As I listened to the discussion, I was left feeling that the nutrition community, who has largely worked on nutrition-specific programs rather than on delivering nutrition through the health system per se is still somewhat behind in being able to offer robust, scale-able solutions to deliver more for nutrition via health systems. Most of the questions and queries from the ministers related to the “food” component of nutrition and less about the “health” and “care”. This calls for quite a lot more investment, so that the nutrition community can help the health community see its important place in tackling malnutrition writ large.

Investments in making primary health care more nutrition-sensitive, across the life cycle, can deliver major returns to nutrition – even simple things like scaling-up IFA delivery, or scaling-up counselling by health workers for infant feeding, could deliver big returns. As countries work on strengthening health care systems to respond to MDG performance and to prepare for the SDGs, finding spaces in these health system strengthening processes to improve nutrition is central to what progress will look like on the next set of development goals.

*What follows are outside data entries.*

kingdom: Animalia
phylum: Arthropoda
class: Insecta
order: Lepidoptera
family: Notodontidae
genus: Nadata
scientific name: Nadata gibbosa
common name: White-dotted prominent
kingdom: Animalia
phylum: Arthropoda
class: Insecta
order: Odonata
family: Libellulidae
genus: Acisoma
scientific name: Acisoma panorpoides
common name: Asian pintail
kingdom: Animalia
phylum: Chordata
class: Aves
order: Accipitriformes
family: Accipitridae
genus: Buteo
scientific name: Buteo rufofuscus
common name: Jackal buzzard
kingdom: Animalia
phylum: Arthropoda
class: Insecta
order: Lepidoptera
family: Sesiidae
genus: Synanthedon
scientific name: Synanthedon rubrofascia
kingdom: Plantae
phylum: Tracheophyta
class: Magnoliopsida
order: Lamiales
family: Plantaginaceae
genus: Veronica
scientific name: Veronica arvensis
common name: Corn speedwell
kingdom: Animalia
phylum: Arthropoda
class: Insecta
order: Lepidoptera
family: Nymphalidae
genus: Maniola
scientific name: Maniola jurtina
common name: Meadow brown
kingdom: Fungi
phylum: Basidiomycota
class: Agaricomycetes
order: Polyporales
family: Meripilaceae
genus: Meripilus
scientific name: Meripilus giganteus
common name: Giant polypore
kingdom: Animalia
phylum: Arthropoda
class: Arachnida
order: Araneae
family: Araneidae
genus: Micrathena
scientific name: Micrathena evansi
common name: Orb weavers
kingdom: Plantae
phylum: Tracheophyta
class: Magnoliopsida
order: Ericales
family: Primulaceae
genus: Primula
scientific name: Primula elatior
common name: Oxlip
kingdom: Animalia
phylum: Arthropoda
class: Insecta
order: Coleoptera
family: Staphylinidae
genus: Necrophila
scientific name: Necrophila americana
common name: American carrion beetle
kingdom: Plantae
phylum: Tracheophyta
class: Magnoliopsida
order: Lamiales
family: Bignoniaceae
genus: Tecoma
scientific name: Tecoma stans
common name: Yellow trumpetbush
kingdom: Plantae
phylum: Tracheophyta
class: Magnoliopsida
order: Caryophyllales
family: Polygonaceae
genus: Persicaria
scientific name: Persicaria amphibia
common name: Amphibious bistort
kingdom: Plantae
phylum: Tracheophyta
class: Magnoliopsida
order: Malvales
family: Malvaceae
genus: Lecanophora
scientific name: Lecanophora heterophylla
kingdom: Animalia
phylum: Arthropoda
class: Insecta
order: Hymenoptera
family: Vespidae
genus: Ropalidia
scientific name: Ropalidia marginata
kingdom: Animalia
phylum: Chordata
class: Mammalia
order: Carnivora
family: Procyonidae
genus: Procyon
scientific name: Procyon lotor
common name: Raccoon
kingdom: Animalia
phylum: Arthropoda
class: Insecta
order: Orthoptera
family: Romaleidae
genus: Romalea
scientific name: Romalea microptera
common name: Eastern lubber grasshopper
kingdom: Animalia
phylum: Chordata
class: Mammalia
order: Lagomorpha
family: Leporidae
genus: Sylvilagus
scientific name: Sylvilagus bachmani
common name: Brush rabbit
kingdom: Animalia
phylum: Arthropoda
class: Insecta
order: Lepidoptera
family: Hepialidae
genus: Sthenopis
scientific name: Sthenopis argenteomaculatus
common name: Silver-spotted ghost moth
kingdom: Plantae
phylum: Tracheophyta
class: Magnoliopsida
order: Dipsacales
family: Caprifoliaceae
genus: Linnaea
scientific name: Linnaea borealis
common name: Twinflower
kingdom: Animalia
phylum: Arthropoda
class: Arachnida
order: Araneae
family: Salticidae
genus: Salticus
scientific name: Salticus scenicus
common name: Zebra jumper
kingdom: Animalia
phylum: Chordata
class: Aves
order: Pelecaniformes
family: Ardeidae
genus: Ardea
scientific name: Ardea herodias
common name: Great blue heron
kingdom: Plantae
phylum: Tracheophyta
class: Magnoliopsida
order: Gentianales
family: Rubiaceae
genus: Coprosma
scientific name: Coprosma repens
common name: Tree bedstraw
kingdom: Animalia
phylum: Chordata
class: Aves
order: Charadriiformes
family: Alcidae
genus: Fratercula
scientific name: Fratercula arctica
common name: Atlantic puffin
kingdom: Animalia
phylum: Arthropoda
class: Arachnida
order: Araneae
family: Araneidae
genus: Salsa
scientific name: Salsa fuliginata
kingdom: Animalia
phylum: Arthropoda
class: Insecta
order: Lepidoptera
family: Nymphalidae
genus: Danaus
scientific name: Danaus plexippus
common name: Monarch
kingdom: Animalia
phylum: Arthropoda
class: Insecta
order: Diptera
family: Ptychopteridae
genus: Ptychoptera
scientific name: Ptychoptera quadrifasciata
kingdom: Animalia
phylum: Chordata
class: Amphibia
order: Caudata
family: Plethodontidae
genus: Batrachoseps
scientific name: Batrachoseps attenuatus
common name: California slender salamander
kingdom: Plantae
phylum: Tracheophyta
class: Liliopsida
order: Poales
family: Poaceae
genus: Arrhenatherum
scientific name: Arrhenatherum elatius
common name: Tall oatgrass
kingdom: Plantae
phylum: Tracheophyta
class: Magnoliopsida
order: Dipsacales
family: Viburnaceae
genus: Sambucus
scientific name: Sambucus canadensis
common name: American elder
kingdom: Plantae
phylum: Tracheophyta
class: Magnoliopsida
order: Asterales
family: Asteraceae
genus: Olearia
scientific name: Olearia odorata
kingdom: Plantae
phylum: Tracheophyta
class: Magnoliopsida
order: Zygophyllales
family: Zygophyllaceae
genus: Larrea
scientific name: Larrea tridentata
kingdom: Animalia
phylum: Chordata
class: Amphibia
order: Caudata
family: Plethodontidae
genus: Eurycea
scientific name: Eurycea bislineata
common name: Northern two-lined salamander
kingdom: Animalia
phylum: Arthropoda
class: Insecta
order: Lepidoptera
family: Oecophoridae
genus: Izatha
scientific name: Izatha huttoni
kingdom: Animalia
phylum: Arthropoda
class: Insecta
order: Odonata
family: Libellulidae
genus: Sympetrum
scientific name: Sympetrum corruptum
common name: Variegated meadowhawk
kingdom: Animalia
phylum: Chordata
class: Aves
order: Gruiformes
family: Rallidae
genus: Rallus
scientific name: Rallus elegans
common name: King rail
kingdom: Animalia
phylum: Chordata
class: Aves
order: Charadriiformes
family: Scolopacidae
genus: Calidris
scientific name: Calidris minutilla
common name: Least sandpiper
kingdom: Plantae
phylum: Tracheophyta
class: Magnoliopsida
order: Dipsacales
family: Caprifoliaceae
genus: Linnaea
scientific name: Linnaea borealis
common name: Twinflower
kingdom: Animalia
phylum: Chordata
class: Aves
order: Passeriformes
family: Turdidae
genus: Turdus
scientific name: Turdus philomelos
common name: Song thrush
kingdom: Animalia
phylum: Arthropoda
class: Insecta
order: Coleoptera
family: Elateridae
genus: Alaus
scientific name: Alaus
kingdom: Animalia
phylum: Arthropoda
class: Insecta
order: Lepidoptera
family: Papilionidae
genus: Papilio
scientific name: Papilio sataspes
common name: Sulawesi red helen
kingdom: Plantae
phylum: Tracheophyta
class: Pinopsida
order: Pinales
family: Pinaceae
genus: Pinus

Comments - Leave Yours Below!

  1. Arvind Singh says

    It was a well written article based on Purnima Ji’s personal experience with the Ministers followed by a robust discussion. We work in one of the urban slums in Delhi on issues of child health and nutrition through a community based programme. Lack of understanding about health and continnum care of children in early childhood among frontline workers and with families too leave a child in vicious cycle of malnutrition, which carries through life time. There we need how knowledge, attitude and exisiting practices can be corrected in order to mainstream them for convergent action on child malnutrition. Secondly, we believe that primary health care centres should be sensitive enough to deal with problem of malnutrition. I share you one example of inesensitivity of the system that the frontline health workers which are being called as ASHA workers in India, are entitled to get incentive to carry out a process which brings postive grade movement in a malnourished child, however, our findings shows that no such incentives are being given. Lastly, many a time we talk about community participation, as an intergral part to prevent malnutrition in early stages of childhood, therefore, we a creating a network of nutrition champions.
    Therefore, strengthening primary health systems together with chaning beliefs and practices and creating a chain of nutrtion champions might bring positive results.